So what did we talk about? For me, it was a really interesting discussion covering so much of what I love about blogging. I had sketched out some topics I wanted to cover, and going in I was afraid I’d get through all that in about 15 minutes and then have nothing left to say, but the conversation took its own course.

We talked about everything from the personal (how do I keep coming up with stuff to write about after more than 950 posts) to the general (contrasting the mom blogs to the glossy parenting magazines) to the professional (how the government should be using the tools of social media.)

The core series of points I wanted to make was about how I think the PR and marketing folks should be approaching Mom Bloggers (and other “niche” bloggers, for that matter):

  • Get to know the bloggers. Read, comment, be a part of the community. If you’re going to pitch me, I want to feel like you’re interested in me and not just the eyeballs that crawl across my blog.
  • Respect my work. Don’t ask me to “contribute” articles, or my feed, to your ad-filled space for free.
  • Don’t try manipulation or false flattery.
  • Use Google Alerts or Google Blog Search to find out who is already writing about your products or product category. The offer of free Nintendo DS games to review arrived mere days after I blogged about my preschoolers discovering computer games.

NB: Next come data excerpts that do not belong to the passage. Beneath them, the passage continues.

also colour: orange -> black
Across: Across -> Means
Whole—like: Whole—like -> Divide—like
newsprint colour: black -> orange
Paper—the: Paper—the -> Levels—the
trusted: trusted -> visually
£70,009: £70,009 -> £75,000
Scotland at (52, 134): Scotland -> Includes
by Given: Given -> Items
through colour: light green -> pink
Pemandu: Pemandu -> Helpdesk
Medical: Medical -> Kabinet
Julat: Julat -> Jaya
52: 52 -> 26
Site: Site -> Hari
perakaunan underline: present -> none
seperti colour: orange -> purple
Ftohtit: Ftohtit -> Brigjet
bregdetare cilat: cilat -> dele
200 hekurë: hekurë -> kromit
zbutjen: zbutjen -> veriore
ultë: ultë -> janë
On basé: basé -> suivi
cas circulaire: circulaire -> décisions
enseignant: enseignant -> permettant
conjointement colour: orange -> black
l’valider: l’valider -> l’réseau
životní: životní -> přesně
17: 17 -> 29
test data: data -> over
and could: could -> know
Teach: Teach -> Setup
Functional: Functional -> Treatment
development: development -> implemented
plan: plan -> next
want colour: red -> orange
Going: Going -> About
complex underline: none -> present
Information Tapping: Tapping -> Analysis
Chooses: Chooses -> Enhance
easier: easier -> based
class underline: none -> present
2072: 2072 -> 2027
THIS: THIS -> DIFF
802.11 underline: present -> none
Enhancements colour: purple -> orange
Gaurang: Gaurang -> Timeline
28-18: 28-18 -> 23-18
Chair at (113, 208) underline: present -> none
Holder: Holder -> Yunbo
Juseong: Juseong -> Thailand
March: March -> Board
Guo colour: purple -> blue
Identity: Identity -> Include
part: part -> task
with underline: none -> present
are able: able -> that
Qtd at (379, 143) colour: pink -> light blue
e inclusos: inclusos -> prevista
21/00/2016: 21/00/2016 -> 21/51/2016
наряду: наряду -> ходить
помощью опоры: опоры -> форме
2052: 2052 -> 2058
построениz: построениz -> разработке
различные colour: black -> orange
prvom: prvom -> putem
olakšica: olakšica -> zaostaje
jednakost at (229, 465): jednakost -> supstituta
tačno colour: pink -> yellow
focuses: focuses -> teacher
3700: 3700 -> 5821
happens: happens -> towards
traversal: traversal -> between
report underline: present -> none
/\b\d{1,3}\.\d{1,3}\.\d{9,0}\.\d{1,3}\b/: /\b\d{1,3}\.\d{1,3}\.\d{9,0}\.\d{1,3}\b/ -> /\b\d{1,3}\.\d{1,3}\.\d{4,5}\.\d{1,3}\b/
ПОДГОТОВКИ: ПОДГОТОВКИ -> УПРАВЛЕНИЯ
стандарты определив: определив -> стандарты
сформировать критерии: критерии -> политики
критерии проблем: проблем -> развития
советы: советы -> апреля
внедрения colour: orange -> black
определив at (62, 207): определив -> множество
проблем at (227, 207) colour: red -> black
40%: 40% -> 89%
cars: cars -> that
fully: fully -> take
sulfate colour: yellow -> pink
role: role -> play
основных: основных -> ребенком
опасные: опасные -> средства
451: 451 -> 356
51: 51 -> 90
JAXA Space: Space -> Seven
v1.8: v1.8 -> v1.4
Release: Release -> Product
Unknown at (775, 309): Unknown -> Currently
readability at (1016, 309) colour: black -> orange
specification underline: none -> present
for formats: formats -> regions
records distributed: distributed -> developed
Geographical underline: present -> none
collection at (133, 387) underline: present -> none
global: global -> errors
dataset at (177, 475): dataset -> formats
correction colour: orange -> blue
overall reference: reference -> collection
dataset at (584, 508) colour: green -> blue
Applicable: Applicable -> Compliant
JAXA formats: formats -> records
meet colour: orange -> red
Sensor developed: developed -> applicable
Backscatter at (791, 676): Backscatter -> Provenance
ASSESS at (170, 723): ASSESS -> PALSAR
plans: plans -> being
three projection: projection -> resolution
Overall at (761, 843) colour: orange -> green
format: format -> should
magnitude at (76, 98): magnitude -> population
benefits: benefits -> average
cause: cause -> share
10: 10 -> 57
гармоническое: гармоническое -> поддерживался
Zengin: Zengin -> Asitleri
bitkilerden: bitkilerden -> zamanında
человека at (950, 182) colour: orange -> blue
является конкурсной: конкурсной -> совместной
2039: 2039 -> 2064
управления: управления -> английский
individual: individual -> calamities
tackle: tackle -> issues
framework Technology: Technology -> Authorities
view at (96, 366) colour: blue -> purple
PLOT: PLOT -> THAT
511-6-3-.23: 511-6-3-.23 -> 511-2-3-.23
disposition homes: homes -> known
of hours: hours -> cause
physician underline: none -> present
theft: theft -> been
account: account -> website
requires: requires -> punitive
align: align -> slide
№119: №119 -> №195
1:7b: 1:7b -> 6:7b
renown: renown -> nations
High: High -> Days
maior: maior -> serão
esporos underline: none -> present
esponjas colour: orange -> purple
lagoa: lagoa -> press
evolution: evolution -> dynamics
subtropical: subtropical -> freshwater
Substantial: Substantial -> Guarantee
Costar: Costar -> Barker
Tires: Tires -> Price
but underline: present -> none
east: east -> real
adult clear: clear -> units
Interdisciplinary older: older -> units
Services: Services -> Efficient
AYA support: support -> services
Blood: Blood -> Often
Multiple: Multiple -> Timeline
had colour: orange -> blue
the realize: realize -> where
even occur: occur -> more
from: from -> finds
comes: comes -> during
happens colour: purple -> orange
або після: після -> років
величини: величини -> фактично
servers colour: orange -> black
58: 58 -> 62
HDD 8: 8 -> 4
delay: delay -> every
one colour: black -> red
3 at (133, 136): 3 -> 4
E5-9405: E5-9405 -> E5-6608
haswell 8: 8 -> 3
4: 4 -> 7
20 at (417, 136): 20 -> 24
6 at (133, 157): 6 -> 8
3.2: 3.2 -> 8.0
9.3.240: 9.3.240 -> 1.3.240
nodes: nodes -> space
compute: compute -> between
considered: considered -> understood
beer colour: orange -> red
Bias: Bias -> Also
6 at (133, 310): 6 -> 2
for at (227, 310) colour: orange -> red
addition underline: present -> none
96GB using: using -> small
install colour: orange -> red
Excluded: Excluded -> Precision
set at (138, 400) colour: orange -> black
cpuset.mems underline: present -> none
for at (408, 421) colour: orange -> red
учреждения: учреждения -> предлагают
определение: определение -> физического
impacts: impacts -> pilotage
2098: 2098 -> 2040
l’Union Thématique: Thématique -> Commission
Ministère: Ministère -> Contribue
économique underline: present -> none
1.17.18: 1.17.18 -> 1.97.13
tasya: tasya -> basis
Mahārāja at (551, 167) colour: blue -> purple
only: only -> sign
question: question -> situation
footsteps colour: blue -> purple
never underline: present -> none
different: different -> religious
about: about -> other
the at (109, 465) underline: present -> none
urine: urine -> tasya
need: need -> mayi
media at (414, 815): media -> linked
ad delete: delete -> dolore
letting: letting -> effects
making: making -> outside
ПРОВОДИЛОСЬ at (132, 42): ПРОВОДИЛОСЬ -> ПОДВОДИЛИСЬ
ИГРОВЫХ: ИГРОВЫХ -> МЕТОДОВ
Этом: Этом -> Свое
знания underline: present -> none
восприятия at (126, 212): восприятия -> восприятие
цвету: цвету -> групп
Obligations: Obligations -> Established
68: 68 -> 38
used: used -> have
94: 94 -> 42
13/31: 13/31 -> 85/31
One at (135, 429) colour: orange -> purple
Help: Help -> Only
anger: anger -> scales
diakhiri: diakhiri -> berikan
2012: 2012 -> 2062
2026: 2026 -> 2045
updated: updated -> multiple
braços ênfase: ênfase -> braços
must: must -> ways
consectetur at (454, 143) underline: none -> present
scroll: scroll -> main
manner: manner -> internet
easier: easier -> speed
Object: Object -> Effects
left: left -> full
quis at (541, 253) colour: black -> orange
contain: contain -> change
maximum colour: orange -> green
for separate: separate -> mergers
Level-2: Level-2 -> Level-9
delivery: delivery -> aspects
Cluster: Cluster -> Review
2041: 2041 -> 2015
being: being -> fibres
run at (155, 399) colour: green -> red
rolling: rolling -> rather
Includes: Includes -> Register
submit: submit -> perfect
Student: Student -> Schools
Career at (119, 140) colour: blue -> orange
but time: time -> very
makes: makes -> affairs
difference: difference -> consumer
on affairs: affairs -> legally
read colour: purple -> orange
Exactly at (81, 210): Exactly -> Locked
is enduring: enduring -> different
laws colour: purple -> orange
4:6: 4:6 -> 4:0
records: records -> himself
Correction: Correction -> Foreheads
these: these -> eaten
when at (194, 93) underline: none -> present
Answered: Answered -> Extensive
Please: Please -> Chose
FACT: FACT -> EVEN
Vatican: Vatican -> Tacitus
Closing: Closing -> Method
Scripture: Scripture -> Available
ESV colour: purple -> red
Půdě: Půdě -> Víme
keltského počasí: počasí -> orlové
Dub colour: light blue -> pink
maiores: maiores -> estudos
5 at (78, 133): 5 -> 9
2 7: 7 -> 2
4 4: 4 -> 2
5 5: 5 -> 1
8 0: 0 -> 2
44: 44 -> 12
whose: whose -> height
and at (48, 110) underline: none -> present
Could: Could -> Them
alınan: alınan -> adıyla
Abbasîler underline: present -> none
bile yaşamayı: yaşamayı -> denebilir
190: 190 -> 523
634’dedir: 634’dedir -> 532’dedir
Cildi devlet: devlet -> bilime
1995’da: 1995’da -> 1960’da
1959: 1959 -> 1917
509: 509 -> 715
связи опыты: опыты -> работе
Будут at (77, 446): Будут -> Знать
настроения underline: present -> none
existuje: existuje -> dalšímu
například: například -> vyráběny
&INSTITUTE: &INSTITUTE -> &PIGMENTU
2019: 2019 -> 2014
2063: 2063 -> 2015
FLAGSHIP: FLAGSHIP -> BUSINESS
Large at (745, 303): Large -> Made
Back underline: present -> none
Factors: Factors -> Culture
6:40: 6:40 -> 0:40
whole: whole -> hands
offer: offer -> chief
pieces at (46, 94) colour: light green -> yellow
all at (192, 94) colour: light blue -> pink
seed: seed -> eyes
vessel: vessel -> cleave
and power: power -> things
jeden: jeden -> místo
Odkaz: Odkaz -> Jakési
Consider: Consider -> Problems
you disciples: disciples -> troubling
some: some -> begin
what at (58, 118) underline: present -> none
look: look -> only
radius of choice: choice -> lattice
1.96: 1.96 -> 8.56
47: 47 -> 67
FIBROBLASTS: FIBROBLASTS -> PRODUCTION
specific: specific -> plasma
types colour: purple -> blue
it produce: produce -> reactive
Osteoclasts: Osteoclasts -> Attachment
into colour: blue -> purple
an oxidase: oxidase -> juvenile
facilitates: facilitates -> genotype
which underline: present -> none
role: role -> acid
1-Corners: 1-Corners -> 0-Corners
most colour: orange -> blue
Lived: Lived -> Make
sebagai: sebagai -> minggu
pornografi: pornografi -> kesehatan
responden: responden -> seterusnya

Coincidence?
  • Follow up to let the blogger know you read and appreciate the post(s).

People asked all sorts of interesting questions, ranging from the ethics of accepting PR pitches to what proportion of the mom blogs contain gossip as compared to “useful information” (I opined that gossip and anecdotal storytelling is not really mutually exclusive from useful information, especially in a personal context) to my opinion of Erica Ehm’s Yummy Mummy contest and Rebecca Eckler.

Brendan Hodgson, my Scrabulous nemisis who happens to be VP of Digital Communications at Hill and Knowlton, didn’t hesitate to ask a few challenging questions and got me thinking about the relationship between bloggers and the PR and marketing firms and the companies for whom the marketers are working. I hadn’t realized until last night, and Brendan seemed intrigued – perhaps even worried – by the idea, that when I do agree to be a part of a campaign like H&K’s KRZR phone campaign from last year, I see my “client” as the PR firm and not the company they are representing.

I wish I could remember more of the conversation to share with you! Joe Thornley, the chief organizer behind the Third Monday meetups, captured most of the conversation with his digital recorder, and if it’s of decent quality he’ll post some of it, so I’ll share the link if he does.

What really made the evening great for me, though, was connecting with people before and after the presentation itself. Things got off to a great start when I was approached by a lovely person who said she was so pleased to meet me in person after she’d been following the blog for a while. (Hi Natasha!) And another woman was kind enough to say her sister (or was it cousin? Ack, my memory is truly an embarrassment) is a regular reader. It’s both extremely gratifying and oddly unsettling to meet strangers who feel like they know me… this blogging thing just keeps getting curiouser and curiouser.

Another woman named Sherry talked to me a bit about the upcoming launch of her gifts-for-babies site, but then we got sidetracked into a really neat idea she had for setting up a Blog Club, similar to a Book Club except that everyone would read a given blog for a week or so, then people could get together and discuss it: what did you think of the blogger’s take on this subject, did you agree with her approach to this, etc. What a wicked cool idea, eh?

Special thanks to Joe and the other organizers of Third Monday for giving me an evening in the spotlight, and a chance to talk about my bloggy passions. I hope the evening was half as enjoyable and informative for the people in attendance as it was for me! (And if you happen to be visiting as a result of last night’s presentation, do say hello in the comments and let me know what you thought.)

Edited to add: Joe Thornley did a great job of capturing the essence of the conversation on his Pro PR blog, if you’d like to see some of the details of what we talked about.